◆ **Work order 1**: In the entries, begin at the line that has "In a plan drawn" and stop after the line that has "Answer: approximately 45° to". Give those lines again with "air curtain unit" changed to "air curtain device" and nothing else altered.

Prudential Financial experts anticipate Social Security’s funding shortfall will likely result in program changes over time, such as reducing cost-of-living adjustments, raising the full retirement age beyond 67 or cutting benefits.
“Some of those changes, if made by Congress, would likely be phased in over time in an effort to minimize harm to those closest to retirement,” Fishbein explains. “However, if Congress does not act, then estimated Social Security benefits could be cut by more than 20% when reserves run dry.”
Jill Perlin, vice president of advanced markets and sales training at Prudential, warns that, with these figures, Social Security’s financial woes have become much more imminent.
“That means it’s time to take stock of sources for income in retirement, preferably with a financial professional,” Perlin says. “You need to know what you need, when you need it and how much of it you want to guarantee.”
Offering a sneak peek at some soon-to-be released survey data, Perlin and Fishbein suggest 61% of current retirees say they couldn’t stay retired without Social Security. Younger Americans, on the other hand, say they know most of their income will come from other sources, the pair explains, with more than half (58% of Gen Xers) expecting to take on full- or part-time work beyond the traditional retirement age to supplement their savings.
The data shows the vast majority of Americans (80%) want to hear candidates for federal offices discuss their solutions for retirement security from the campaign trail during 2018 midterm Congressional elections. Nearly the same number (78%) say they support the proposed Retirement Enhancement and Savings Act, which would allow open multiple employer plans, making it easier for small employers to band together to offer retirement savings plans.
“There is great interest on Capitol Hill in addressing retirement security,” adds Fishbein, who says the Retirement Enhancement and Savings Act so far enjoys bipartisan support. “The time is ripe for some big conversations.”

◆ **Work order 2**: According to the text on Social Security, what share of current retirees say they couldn't stay retired without Social Security?

◆ **Material supplied**:
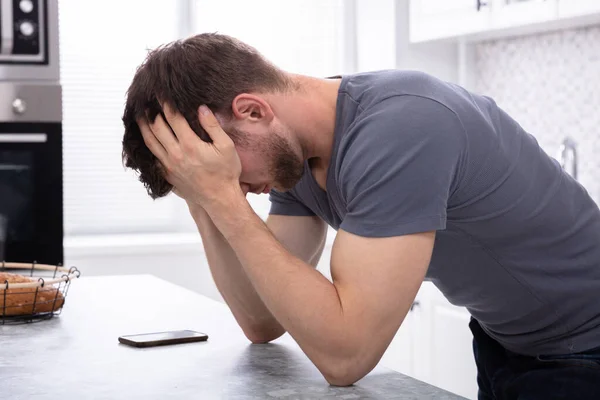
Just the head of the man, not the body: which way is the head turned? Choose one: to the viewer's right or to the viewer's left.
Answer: to the viewer's left

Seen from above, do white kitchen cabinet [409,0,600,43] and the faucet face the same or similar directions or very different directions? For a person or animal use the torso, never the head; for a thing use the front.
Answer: same or similar directions

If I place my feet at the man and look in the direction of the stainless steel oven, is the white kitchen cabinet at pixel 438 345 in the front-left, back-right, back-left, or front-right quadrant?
front-right

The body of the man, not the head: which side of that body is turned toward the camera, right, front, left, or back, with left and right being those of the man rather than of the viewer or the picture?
left

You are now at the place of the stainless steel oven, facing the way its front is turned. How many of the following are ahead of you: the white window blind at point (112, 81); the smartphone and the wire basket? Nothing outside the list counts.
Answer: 2

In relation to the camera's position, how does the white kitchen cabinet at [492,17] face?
facing the viewer and to the left of the viewer

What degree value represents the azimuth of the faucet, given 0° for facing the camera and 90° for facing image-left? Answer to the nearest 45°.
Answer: approximately 45°

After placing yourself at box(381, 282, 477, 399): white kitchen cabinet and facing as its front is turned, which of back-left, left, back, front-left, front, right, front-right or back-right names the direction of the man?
front-left

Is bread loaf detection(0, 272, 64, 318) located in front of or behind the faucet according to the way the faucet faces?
in front

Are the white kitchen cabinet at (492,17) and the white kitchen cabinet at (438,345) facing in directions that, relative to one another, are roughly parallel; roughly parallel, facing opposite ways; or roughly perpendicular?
roughly parallel

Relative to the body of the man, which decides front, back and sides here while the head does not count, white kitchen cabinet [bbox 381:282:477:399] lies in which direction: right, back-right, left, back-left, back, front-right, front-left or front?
right

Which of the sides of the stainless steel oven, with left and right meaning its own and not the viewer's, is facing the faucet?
left

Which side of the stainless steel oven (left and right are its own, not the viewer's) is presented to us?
front
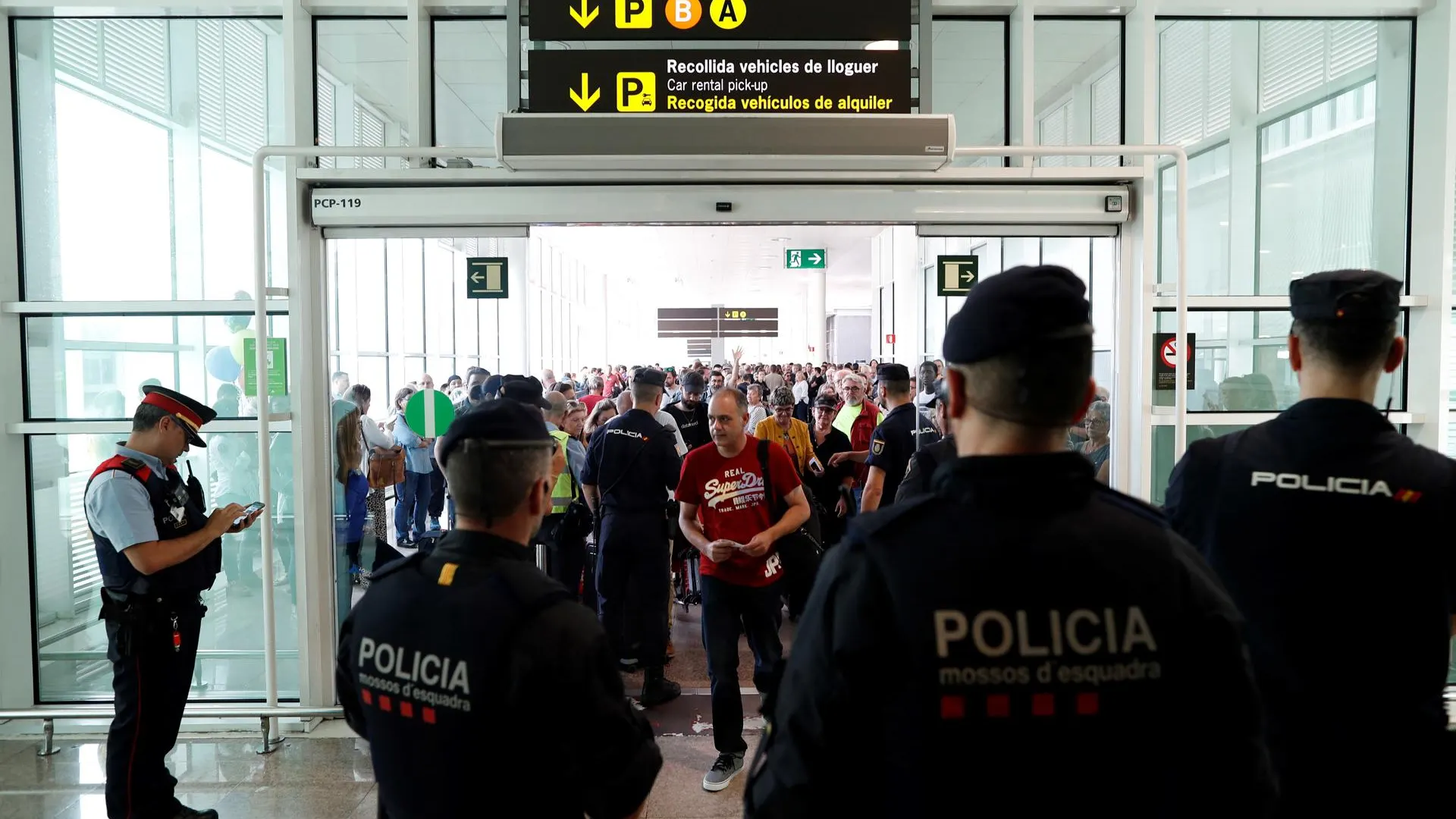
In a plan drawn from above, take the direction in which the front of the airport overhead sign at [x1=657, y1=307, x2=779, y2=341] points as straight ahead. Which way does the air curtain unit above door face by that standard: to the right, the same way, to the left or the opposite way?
the same way

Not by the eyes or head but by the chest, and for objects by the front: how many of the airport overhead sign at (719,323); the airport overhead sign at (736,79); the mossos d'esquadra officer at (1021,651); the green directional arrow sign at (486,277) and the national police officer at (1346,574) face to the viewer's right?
0

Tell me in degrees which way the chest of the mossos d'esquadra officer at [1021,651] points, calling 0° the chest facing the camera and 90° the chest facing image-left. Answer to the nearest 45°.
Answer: approximately 180°

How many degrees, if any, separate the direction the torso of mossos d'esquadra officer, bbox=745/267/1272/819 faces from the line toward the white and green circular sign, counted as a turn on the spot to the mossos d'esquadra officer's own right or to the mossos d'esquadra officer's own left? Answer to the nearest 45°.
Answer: approximately 45° to the mossos d'esquadra officer's own left

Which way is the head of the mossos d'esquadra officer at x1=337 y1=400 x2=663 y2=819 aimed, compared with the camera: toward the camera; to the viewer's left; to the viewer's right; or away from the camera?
away from the camera

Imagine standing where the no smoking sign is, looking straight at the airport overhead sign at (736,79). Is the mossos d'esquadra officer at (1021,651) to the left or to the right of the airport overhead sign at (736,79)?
left

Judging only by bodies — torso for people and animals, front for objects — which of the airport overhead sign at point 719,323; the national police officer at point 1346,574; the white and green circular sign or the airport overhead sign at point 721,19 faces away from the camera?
the national police officer

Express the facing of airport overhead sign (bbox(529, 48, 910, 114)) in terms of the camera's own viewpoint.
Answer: facing the viewer

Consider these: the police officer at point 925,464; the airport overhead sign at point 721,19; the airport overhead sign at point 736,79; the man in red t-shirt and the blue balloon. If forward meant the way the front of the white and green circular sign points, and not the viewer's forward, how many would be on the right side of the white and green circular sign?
1

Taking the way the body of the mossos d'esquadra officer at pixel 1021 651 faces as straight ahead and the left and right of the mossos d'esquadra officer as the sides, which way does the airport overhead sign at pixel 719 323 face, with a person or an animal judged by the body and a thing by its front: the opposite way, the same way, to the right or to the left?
the opposite way

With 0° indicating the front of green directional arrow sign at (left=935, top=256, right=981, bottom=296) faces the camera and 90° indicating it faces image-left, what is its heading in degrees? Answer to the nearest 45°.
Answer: approximately 0°

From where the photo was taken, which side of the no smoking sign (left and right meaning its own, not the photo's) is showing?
front

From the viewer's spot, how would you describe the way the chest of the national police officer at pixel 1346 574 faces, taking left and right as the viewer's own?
facing away from the viewer

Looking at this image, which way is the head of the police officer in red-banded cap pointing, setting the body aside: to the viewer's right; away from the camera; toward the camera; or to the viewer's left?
to the viewer's right
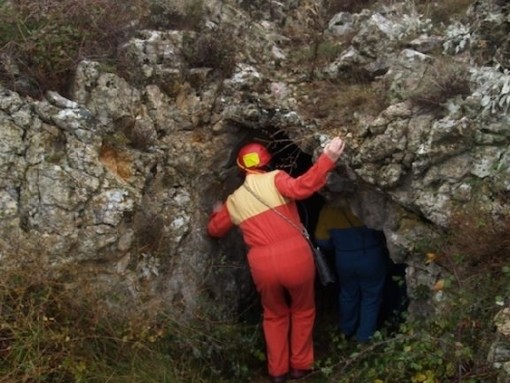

◆ **Expected answer 1**:
In a plan drawn from above, take the direction in which the front of the airport overhead sign at [x1=657, y1=307, x2=779, y2=341] points as straight ahead. Which way does the air curtain device above door face by that standard: to the right, the same way, to the left or the opposite way?
the same way

Not by the eyes or head but by the chest, and for objects by the front: how many of the airport overhead sign at (719,323); the airport overhead sign at (736,79); the mossos d'esquadra officer at (1021,651); the green directional arrow sign at (486,277) and the national police officer at (1346,574) face to the viewer's right?
0

Tell me in degrees which way the chest of the mossos d'esquadra officer at [1021,651] points, calling 0° the chest facing the camera and 90° the chest facing image-left. Answer to the nearest 45°.
Answer: approximately 180°

How many degrees, if any, separate the direction the torso of mossos d'esquadra officer, bbox=745/267/1272/819 faces from the line toward the white and green circular sign, counted as a turn on the spot to the mossos d'esquadra officer's own right or to the mossos d'esquadra officer's own left? Answer to the nearest 45°.
Answer: approximately 45° to the mossos d'esquadra officer's own left

◆ **Expected answer 2**: 61%